### Work request A
Say whether each statement agrees with the forum thread on index notation. Answer yes or no, and quote the words that settle it. (i) The poster's paper runs to about 17 pages. (ii) The professor the poster asked knew Einstein notation. (iii) The poster offers to e-mail the paper as a .pdf or .tex.
### Work request B
Change "professor" to "lecturer" in the forum thread on index notation, and write out the passage from "Can anyone help" up to and including "could not help." with that change.

In the case of $$q_I^i$$, you will get two delta functions $$\delta^I_K$$ and $$\delta^i_k$$. The sums over $I$ and $k$ can then be trivially taken. You will see that this leads to a very different result."
-

Can anyone help me interpret this or help me out? If you have time I would love to just send you the paper on what I've done so far, it's about 17 pages and 4 of them are incorrect because they lead off of a mistake I made right at this point. If you need any clarification whatsoever I can e-mail you the paper in a .pdf or .tex if you post your e-mail here or send it to me in a pm.

If anyone can help me that would be so unbelievably helpful, I've asked a professor at my university and he was not familiar with Einstein notation so he could not help.

Thanks,
-Sam Reid

AlephZero
Homework Helper
Write out one or two terms in the sum explicitly so you can see what is going on.

For example
$$\sum_j \dot s R_j^i a^j$$
is just
$$\dot s R_1^i a^1 + \dot s R_2^i a^2 + \dot s R_3^i a^3$$
When you differentiate that wrt $a^1$ for example, the terms involving $a^2$ and $a^3$ don't contribute anything.

Okay, I understand that. But I'm unsure of how to differentiate with respect to another index altogether. Would you be able to explain how I could take:

$$\frac{\partial{a^k}}{\partial{a^{j}}} \left(\sum\limits_{j} (\dot{s} R_{j}^{i} q_{I}^{j} + s \dot{R}_{j}^{i} q_{I}^{j} + s {R}_{j}^{i} \dot{q}_{I}^{j} + \dot{s} R_{j}^{i} a^{j} + s \dot{R}_{j}^{i} a^{j} + s R_{j}^{i} \dot{a}^{j}) \right)$$
The part that is confusing to me is about multiplying to get a delta function afterwards or something like that? It's my collaborators e-mail that is confusing to me.

AlephZero
Homework Helper
One key point in the email is:

"You are summing over $j$ in the bracketed expression but, in (6), you want to take derivatives with respect to $a_j$. These two $j$ are not the same!!

### Supplied information
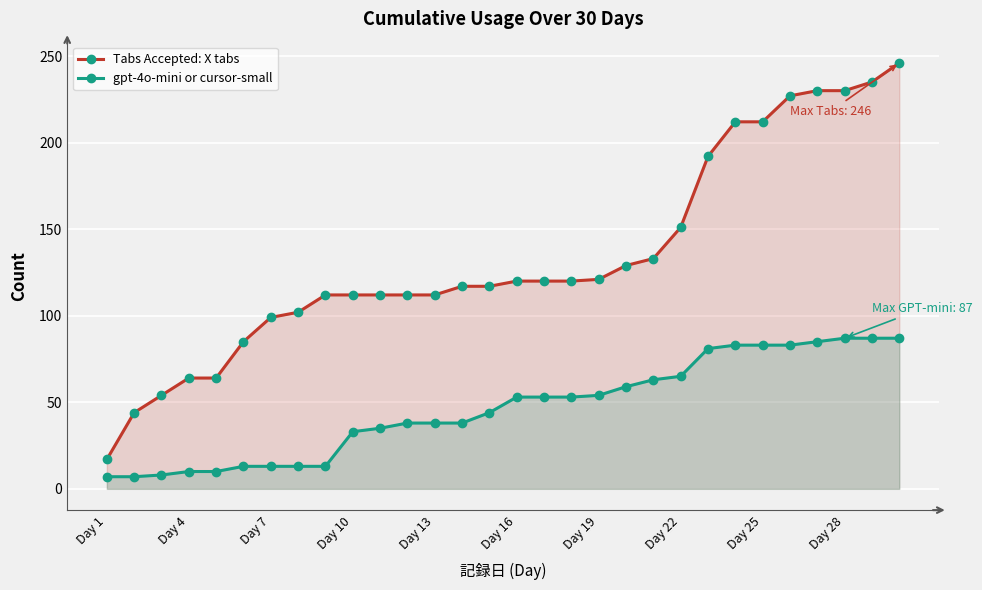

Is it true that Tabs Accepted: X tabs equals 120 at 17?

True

### Exercise answer A
(i) Yes: "it's about 17 pages"
(ii) No: "he was not familiar with Einstein notation so he could not help"
(iii) Yes: "I can e-mail you the paper in a .pdf or .tex"

### Exercise answer B
Can anyone help me interpret this or help me out? If you have time I would love to just send you the paper on what I've done so far, it's about 17 pages and 4 of them are incorrect because they lead off of a mistake I made right at this point. If you need any clarification whatsoever I can e-mail you the paper in a .pdf or .tex if you post your e-mail here or send it to me in a pm.

If anyone can help me that would be so unbelievably helpful, I've asked a lecturer at my university and he was not familiar with Einstein notation so he could not help.